**EXERCISE TASK**. Do statements (a), (b) and (c) agree with the OCamlformat thread? For each, answer yes or no and quote the deciding words. (a) OCamlformat exits with an error when it fails to output a comment from the source file. (b) Enforcing hexadecimal escapes over octal ones is described as a formatter's job. (c) OCamlformat 1.0 is meant to be fairly stable.

**SELECTED EXTRACT**.
>>

Thanks. Btw, I guess you mean it exits with an error if the input and output ASTs are not equivalent?

emillon · April 6, 2020, 2:30pm

Oops, yes, sorry! we also exit with an error when we forget to output a comment that was present in the source file.

sagra · April 6, 2020, 5:13pm

Would it be possible to get an option to ignore the source file formatting?

emillon · April 6, 2020, 7:00pm

Do you mean, for example, enforcing only hexadecimal escapes and forbidding octal ones?

I’d say that this kind of thing is more a linter’s job than a formatter’s. So it would be better to let other tools do this kind of transformation. A linter can be smarter than a formatter, and for example allow octal numbers only for file modes, or require underscores in int literals larger than a certain size.

We want OCamlformat 1.0 to be fairly stable, so it needs to have a clear scope. Formatting is already a pretty complex topic, so if we can make it do that one thing well it’s going to be great!

sagra · April 6, 2020, 7:41pm

In part, but also functor notation, ppx notatation, essentially any point where there are multiple equivalent ways of representing something, I’d like the formatter to always output the same one.

<<

Raw records
>>

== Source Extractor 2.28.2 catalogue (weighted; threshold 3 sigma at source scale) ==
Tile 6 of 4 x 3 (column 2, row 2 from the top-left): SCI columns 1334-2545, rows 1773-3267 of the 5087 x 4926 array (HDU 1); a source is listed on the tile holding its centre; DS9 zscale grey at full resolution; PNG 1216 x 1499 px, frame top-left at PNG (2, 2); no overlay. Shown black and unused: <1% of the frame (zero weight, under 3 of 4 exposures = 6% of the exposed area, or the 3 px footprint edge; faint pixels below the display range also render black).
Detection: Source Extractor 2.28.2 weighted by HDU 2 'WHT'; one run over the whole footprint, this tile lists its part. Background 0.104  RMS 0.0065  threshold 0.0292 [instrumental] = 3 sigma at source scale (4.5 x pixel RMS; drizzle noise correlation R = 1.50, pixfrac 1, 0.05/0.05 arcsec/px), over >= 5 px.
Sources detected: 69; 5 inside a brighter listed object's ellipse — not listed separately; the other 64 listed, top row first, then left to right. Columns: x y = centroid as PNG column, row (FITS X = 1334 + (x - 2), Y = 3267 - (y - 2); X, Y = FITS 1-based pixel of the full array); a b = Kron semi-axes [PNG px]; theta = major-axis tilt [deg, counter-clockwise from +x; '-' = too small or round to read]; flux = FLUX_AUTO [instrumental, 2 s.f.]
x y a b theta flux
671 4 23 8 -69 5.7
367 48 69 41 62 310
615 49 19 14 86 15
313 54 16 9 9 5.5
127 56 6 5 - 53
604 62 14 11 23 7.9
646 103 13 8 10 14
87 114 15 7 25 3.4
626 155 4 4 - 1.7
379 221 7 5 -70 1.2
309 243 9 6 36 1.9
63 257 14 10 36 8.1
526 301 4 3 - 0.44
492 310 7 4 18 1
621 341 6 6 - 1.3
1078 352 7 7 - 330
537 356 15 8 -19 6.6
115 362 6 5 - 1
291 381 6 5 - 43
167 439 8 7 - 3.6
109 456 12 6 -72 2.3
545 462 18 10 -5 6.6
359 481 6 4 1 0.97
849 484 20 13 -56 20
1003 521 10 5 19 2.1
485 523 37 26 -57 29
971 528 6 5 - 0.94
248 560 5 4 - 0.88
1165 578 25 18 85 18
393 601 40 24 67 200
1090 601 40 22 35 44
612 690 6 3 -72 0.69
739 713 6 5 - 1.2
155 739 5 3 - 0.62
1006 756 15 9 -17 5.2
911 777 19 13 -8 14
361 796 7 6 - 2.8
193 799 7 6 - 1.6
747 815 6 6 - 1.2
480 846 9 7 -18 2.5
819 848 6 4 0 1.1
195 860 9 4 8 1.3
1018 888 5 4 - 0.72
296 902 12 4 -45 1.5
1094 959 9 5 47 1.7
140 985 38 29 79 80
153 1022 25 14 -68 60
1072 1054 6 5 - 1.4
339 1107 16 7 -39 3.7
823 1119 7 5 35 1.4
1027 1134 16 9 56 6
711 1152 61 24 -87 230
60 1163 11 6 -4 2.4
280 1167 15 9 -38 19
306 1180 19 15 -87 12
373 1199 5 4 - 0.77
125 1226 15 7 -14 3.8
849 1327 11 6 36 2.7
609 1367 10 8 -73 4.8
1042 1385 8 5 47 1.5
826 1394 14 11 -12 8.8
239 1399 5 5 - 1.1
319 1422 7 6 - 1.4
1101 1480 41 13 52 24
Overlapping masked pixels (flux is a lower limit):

<<

**ANSWER TO THIS TASK**.
(a) Yes: "we also exit with an error when we forget to output a comment that was present in the source file."
(b) No: "I’d say that this kind of thing is more a linter’s job than a formatter’s."
(c) Yes: "We want OCamlformat 1.0 to be fairly stable, so it needs to have a clear scope."